A Lesson on Taxonomy from Heather Hedden


Tue 08 January 2013 By Jimena Ballina

At the end of November, Jane and I attended the Gilbane Conference in Boston where we joined a myriad of content management professionals - one of them being Heather Hedden, an information management guru specializing in taxonomies, indexing and search; author of The Accidental Taxonomist; and Simmons Graduate School of Library and Information Science teacher of taxonomy creation courses. We were lucky enough to speak to Heather over lunch and secure a future interview. Now, we're passing along the wealth of information Heather provided us. And to think, it's just a sneak peek of what it takes to be a taxonomist!

What does a taxonomist do? Is this a relatively new type of profession that was born in the Information Age, or is it more of an evolution of expertise?

A taxonomist designs, creates, edits, and/or maintains taxonomies. Taxonomies vary, and people called “taxonomists” may work with different kinds of structures with different names: taxonomies, controlled vocabularies, thesauri, metadata models, etc. “Taxonomy” can refer to a specific type of structure of terms in a simple hierarchy, but “taxonomy” is also the general name for all kinds of term sets used for organizing or indexing and retrieving content. These differences may result in different tasks to the taxonomist. For example, depending on the type of taxonomy the taxonomist may or may not need to create synonyms for each individual term.

Taxonomy consultants tend to focus on taxonomy design and review work with taxonomy creation work done to only a limited extent. They often engage in requirements gathering tasks. Independent contractor taxonomists tend to do work in taxonomy building, after the design is in place, and taxonomy editing. Staff taxonomists do more work in taxonomy maintenance along with projects of taxonomy review, revision, and occasionally the merging or mapping of more than one taxonomy together.

The taxonomist role has existed before the digital information age in a few niche specialties of different names; it has evolved, and the need has grown immensely in the digital information age.
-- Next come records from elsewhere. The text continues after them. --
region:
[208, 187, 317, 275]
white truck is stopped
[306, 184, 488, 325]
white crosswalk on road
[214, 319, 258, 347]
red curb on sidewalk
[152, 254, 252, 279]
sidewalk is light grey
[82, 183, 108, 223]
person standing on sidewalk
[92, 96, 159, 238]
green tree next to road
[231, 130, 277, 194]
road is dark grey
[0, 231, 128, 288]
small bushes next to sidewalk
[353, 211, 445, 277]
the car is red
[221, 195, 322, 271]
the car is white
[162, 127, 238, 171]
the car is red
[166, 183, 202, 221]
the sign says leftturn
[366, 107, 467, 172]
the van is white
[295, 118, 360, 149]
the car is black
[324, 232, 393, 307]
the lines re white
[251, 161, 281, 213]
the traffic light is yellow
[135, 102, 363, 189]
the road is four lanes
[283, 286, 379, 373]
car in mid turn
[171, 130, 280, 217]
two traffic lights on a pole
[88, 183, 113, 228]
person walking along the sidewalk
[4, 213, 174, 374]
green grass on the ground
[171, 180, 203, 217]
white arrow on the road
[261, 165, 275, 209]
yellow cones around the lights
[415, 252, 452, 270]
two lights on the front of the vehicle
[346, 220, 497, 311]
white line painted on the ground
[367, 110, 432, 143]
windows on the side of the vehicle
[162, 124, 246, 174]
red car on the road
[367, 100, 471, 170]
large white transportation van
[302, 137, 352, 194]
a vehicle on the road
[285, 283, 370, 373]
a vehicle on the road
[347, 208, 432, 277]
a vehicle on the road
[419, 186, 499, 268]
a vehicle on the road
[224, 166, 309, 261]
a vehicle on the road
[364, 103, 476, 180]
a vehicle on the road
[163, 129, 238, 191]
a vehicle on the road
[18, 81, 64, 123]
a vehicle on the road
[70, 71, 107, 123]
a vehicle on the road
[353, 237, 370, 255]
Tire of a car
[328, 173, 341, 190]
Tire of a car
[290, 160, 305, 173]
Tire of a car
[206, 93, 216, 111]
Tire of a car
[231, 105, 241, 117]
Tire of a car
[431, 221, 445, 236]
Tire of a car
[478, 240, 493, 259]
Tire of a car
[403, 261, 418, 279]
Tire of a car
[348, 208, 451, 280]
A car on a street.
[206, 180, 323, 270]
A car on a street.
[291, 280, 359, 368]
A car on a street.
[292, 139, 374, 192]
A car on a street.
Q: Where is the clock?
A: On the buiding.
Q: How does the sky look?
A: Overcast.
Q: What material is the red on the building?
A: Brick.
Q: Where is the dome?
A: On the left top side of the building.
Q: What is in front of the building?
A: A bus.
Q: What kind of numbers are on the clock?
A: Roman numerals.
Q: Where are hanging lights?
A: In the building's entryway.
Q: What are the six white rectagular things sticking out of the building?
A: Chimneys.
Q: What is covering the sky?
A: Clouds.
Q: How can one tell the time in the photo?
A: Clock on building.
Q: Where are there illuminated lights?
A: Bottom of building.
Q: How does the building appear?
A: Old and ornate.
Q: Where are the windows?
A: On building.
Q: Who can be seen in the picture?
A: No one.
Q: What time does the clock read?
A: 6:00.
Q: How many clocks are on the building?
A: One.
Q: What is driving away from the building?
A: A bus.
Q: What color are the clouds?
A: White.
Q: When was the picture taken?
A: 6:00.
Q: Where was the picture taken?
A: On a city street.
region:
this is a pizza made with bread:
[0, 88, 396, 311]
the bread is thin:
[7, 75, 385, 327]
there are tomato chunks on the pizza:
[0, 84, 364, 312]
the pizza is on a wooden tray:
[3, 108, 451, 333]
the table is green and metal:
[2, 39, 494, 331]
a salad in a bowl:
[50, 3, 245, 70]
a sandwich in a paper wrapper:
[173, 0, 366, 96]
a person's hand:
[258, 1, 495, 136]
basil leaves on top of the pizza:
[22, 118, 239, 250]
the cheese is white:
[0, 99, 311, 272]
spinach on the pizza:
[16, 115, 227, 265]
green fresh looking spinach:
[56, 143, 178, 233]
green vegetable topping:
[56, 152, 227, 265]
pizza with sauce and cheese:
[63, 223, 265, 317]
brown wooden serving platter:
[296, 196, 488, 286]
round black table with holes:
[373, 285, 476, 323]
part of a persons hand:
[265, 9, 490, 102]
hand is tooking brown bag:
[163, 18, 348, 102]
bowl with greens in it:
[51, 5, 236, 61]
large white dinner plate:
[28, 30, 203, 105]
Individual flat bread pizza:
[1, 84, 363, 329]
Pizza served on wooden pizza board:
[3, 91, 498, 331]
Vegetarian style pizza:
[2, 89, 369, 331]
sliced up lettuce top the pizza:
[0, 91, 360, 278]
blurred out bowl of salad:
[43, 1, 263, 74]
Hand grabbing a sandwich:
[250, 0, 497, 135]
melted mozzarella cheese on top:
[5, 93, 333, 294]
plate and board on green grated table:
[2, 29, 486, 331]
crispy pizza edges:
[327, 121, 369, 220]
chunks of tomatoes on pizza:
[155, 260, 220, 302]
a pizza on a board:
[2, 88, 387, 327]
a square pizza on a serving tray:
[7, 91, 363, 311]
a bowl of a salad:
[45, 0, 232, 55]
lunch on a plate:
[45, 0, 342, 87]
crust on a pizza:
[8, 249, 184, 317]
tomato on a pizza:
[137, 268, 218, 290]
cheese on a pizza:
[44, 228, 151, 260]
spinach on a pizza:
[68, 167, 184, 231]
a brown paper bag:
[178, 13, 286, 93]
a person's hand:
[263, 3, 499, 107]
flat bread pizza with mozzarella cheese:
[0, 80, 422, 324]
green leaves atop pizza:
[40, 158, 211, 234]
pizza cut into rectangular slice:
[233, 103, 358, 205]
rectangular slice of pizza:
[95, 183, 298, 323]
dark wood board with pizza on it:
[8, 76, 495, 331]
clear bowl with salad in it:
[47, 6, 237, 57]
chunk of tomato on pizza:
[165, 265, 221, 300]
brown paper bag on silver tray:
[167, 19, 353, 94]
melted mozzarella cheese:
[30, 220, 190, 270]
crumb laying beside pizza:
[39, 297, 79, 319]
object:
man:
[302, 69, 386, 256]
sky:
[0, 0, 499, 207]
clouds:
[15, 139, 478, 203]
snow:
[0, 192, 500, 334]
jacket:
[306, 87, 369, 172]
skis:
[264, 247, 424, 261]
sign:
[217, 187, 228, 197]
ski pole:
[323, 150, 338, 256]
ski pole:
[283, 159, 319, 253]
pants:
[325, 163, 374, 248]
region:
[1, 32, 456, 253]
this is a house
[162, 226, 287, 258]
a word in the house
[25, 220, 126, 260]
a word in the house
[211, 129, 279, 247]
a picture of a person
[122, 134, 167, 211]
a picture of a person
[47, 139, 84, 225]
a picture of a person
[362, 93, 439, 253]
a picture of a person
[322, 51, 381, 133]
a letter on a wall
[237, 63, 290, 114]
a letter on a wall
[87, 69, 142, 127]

Those who developed library cataloguing schemes, and developed and edited vocabularies such as Library of Congress Subject Headings did similar work to taxonomists today. There have also been information professionals who developed specialized information thesauri (in print form) for the manual indexing of periodical articles at reference publishers, such as the H.W. Wilson Company, or for internal corporate publications at the largest corporations. Now every mid-size company or organization has so much digital content that they need taxonomies for their intranets and enterprise content management systems. Retailers need product taxonomies for their ecommerce offerings. Government agencies and NGOs make lots of documents available to the public on their websites. Print publishers are digitizing their content. Multimedia collections are growing everywhere. Search engines, while providing satisfactory results on the Web, cannot get the precise results desired within an enterprise without the additional support of a taxonomy.

I always think it’s important to be able to explain to your mother (or your kids) what you do and why it matters. How would you explain what you do to your mother and kids?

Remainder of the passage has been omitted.